En nuestro país, el afín del gobierno porfiriano y la sociedad civil por igualar a las capitales de las naciones consideradas “civilizadas”, motivó la remodelación de los espacios públicos y privados de la ciudad de México y de las principales localidades estatales. A causa de este afán modernizador, la capital del estado de Yucatán acogió durante la llamada Bella época, la influencia francesa que se extendió a través de todo el mundo occidental.
Dos factores primordiales provocaron el despliegue del afrancesamiento en Mérida: en lo político, esta ciudad fungía como la capital de Yucatán desde su fundación, en 1542, y en lo económico, las fabulosas ganancias del henequén –industria que alcanzó su auge a finales del siglo XIX– se invirtieron en construcciones y mejoras materiales que embellecieron a esta urbe.
A lo largo del periodo que va de 1860 a 1914, Mérida registró un crecimiento sin precedentes. Entre 1860 y 1870, distintos gobiernos yucatecos, ante la imposibilidad de disponer de fondos para construir edificios ex profeso, fundaron el Hospital General en un convento abandonado, el Instituto Literario de Yucatán en la sede del Comisariato imperial de Yucatán y el Instituto Literario de Niñas en el ex convento de monjas concepcionistas.

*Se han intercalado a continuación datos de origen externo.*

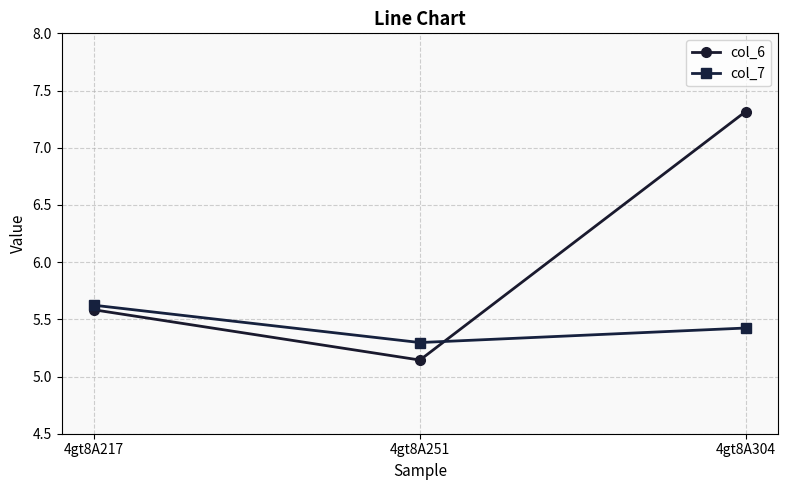

Rank the series by their maximum value, from lowest to highest.

col_7, col_6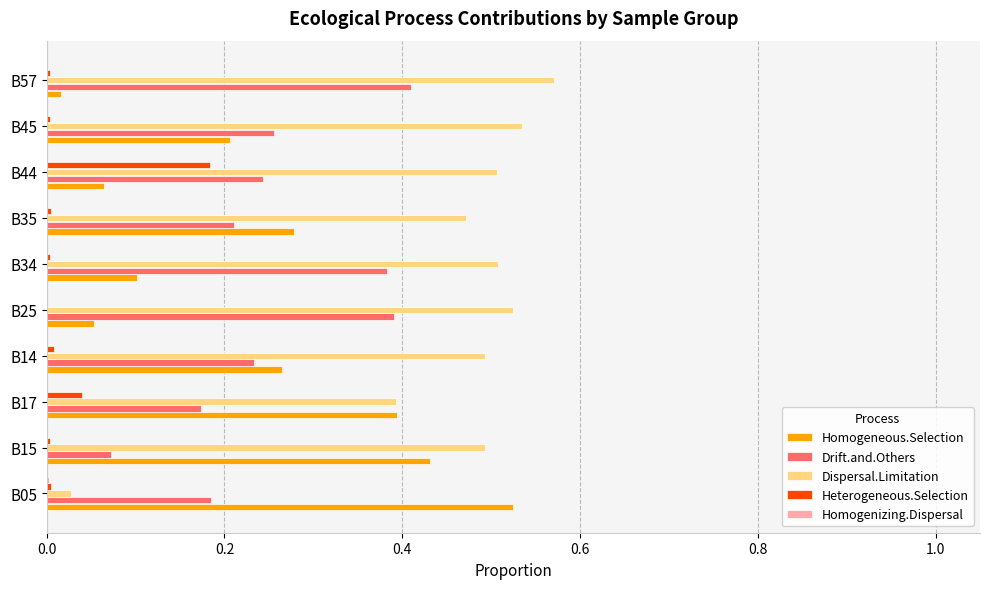

Is the value of Drift.and.Others at B15 greater than the value of Heterogeneous.Selection at B34?

Yes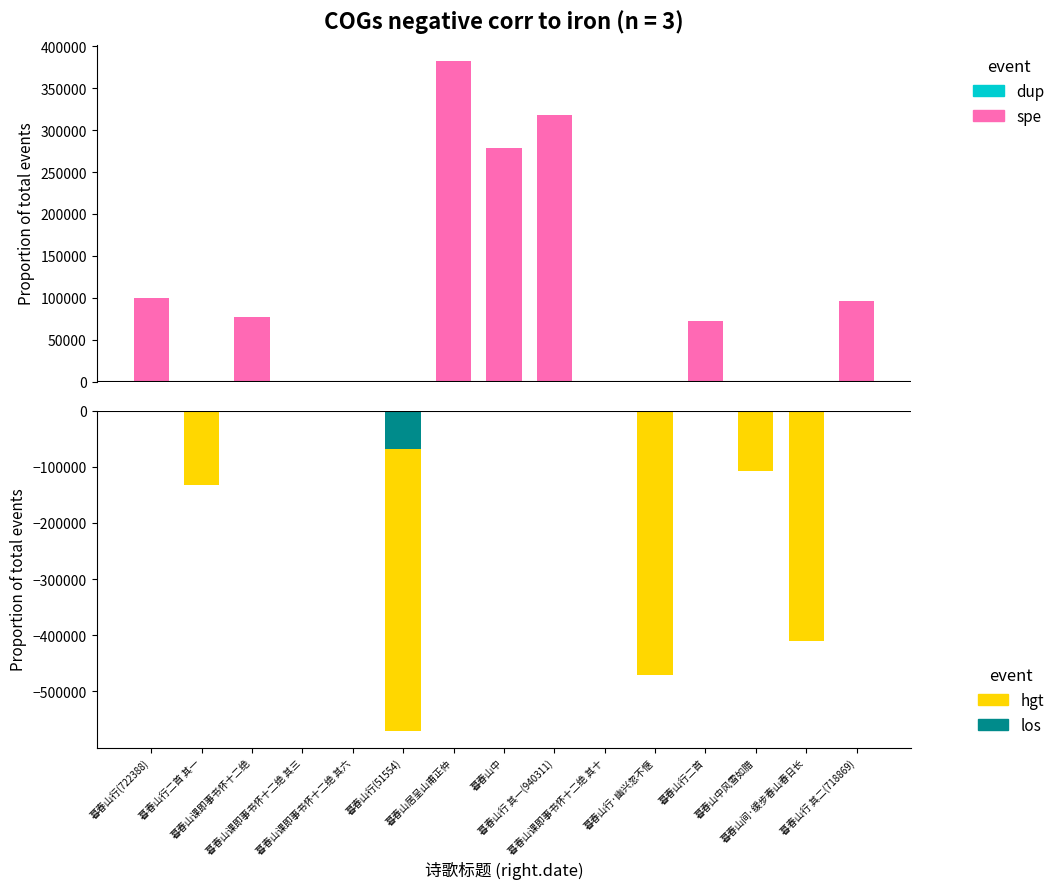

What is the label of the 4th bar from the right?

暮春山行二首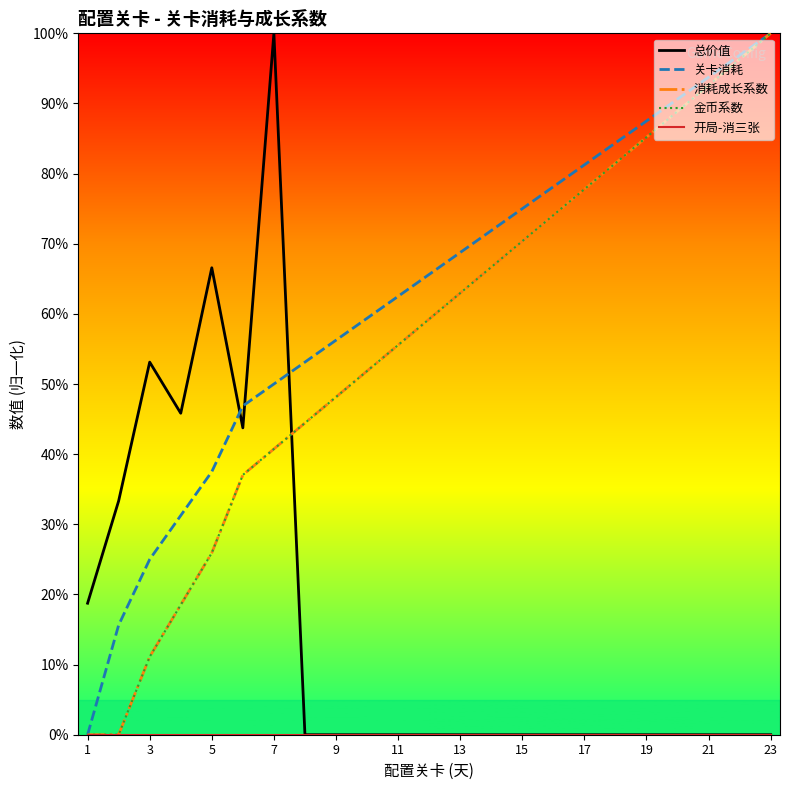

Reading right to left, transcribe all the data shown in this chart.

总价值: 0.0	0.0	0.0	0.0	0.0	0.0	0.0	0.0	0.0	0.0	0.0	0.0	0.0	0.0	0.0	0.0	100.0	43.8	66.6	45.8	53.1	33.3	18.8
关卡消耗: 100.0	96.9	93.8	90.6	87.5	84.4	81.2	78.1	75.0	71.9	68.8	65.6	62.5	59.4	56.2	53.1	50.0	46.9	37.5	31.2	25.0	15.6	0.0
消耗成长系数: 100.0	96.3	92.6	88.9	85.2	81.5	77.8	74.1	70.4	66.7	63.0	59.3	55.6	51.9	48.1	44.4	40.7	37.0	25.9	18.5	11.1	0.0	0.0
金币系数: 100.0	96.3	92.6	88.9	85.2	81.5	77.8	74.1	70.4	66.7	63.0	59.3	55.6	51.9	48.1	44.4	40.7	37.0	25.9	18.5	11.1	0.0	0.0
开局-消三张: 0.0	0.0	0.0	0.0	0.0	0.0	0.0	0.0	0.0	0.0	0.0	0.0	0.0	0.0	0.0	0.0	0.0	0.0	0.0	0.0	0.0	0.0	0.0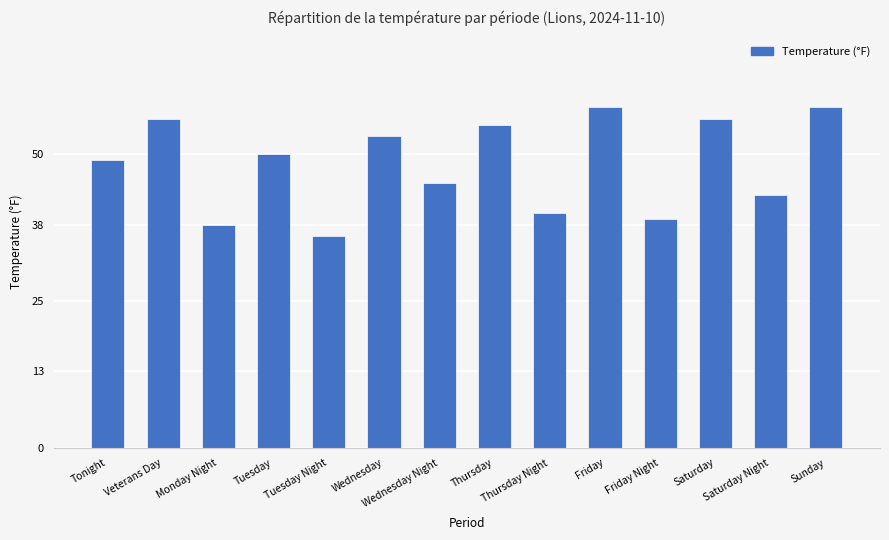

What is the ratio of the value at Wednesday Night to the value at Monday Night?

1.2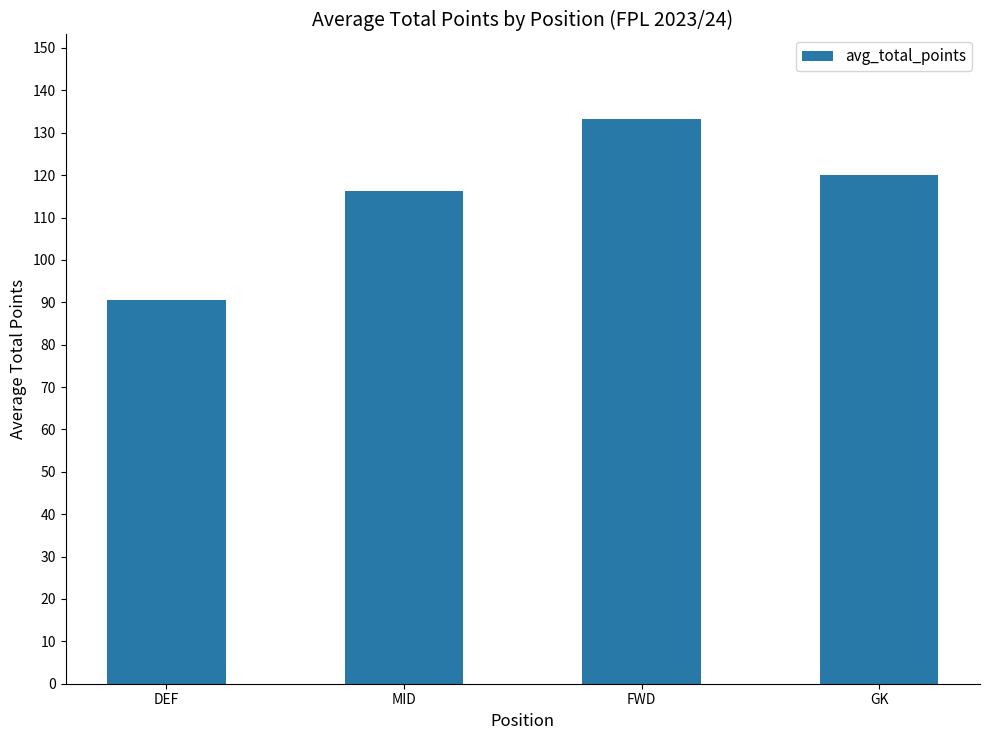

What is the value of the 1st bar from the left?

90.6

En la siguiente década, en el porfiriato temprano, se inauguró un periodo constructivo inédito: en cuanto a la obra pública, se comenzó a erigir un nuevo palacio de gobierno (1879-1892), se inauguró el servicio de tranvías entre los suburbios meridanos (1880), se concluyó el ferrocarril Mérida-Progreso (1881) y se proyectó el Paseo Montejo (1888-1906).
Entre 1886 y 1889, las líneas férreas y telegráficas (y alguna que otra telefónica) se extendieron de la capital peninsular hacia Temax, Campeche, Valladolid, Espita y Tizimán y comenzó a funcionar la primera planta eléctrica que iluminó las cuadras en torno a la Plaza Grande.
En esta época, los liberales yucatecos tuvieron una manía por rebautizar el nombre de lugares públicos con el de próceres de la Guerra de Castas y de la lucha contra el Segundo Imperio, las calles y las poblaciones del interior del estado recibieron el nombre de militares y políticos distinguidos, el teatro de San Carlos se renombró José Peón Contreras (1879), el Hospital General se llamó Agustín O’Horán (1883) y las plazas de los barrios recibieron apelativos como Andrés Quintana Roo (barrio de Santa Anna) o Vicente María Veláquez (barrio de San Juan).
Ya en las postrimerías del porfiriato, las plazas se embellecieron con estatuas como las de Manuel Cepeda Peraza (1895), Justo Sierra O’Reilly (1906) y Benito Juárez García (1910), y los edificios emblemáticos de la urbe yucateca se decoraron con bustos de próceres como Agustín O’Horán, José Peón Contreras, Olegario Molina Solís, Norberto Domínguez Elizalde, Crescencio Carrillo Ancona, Rita Cetina Gutiérrez, Porfirio Díaz y Francisco Cantán entre muchos otros.